● GOAL OF THE EXERCISE
The range to reproduce runs from the line containing "2025-06-17 03:00:00: 41845.25 -> 48000" through the last line of the listing below; give exactly those lines and no others.

------------------------

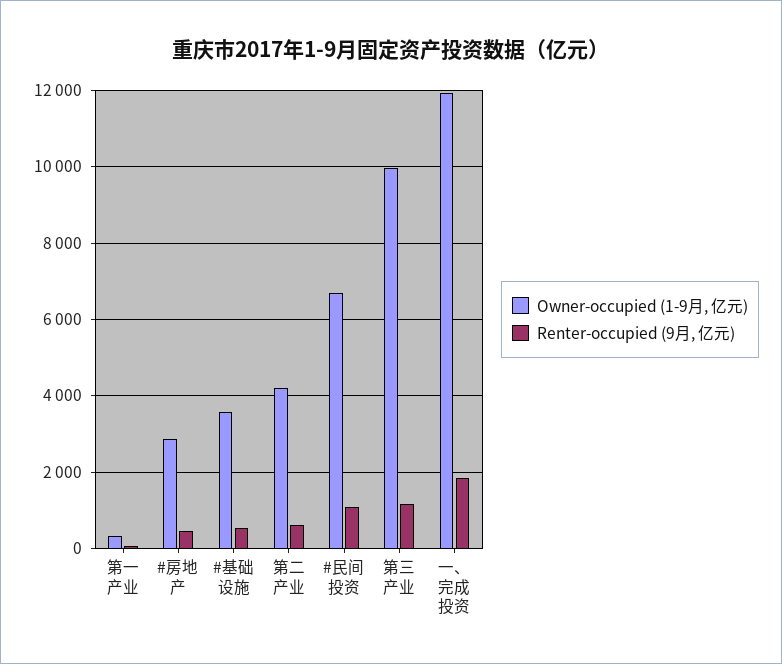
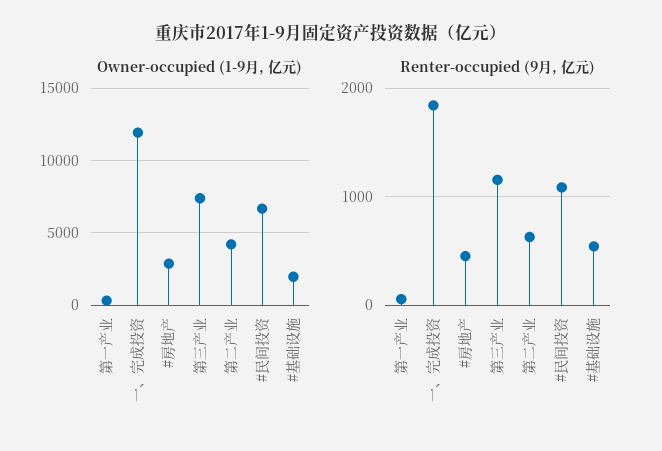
Owner-occupied (1-9月, 亿元), #基础设施: 3600 -> 2000
Owner-occupied (1-9月, 亿元), 第三产业: 10000 -> 7500

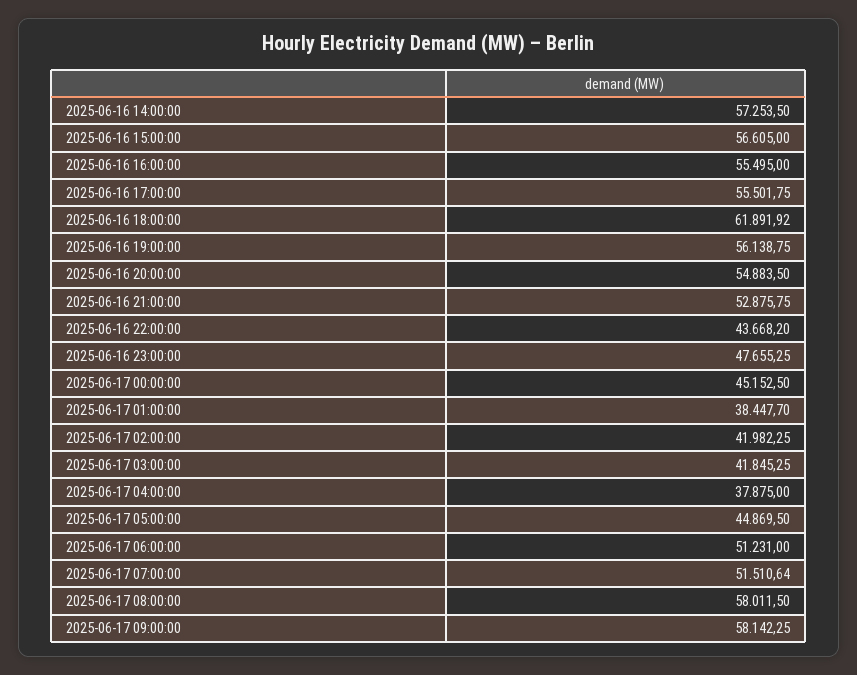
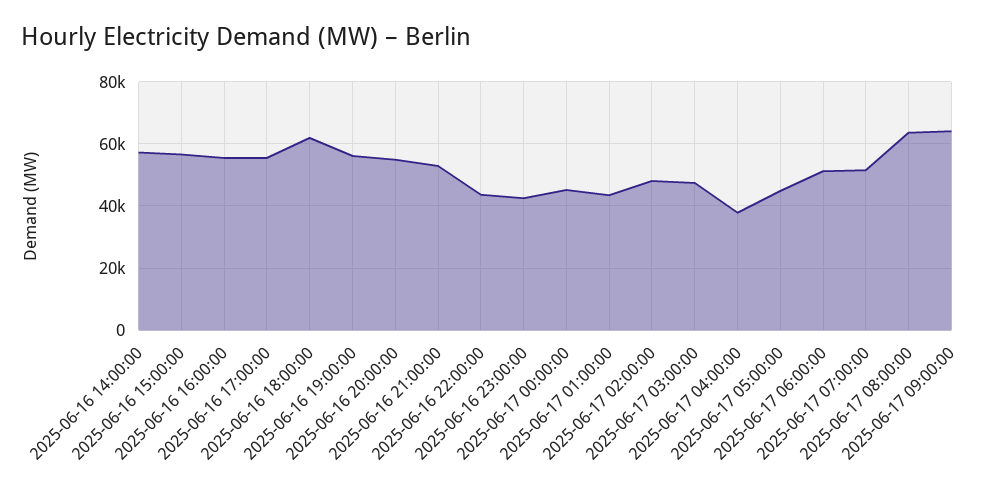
2025-06-16 23:00:00: 47655.25 -> 42000
2025-06-17 01:00:00: 38447.7 -> 44000
2025-06-17 02:00:00: 41982.25 -> 48000
2025-06-17 03:00:00: 41845.25 -> 48000
2025-06-17 08:00:00: 58011.5 -> 64000
2025-06-17 09:00:00: 58142.25 -> 64000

------------------------

● RESULT
2025-06-17 03:00:00: 41845.25 -> 48000
2025-06-17 08:00:00: 58011.5 -> 64000
2025-06-17 09:00:00: 58142.25 -> 64000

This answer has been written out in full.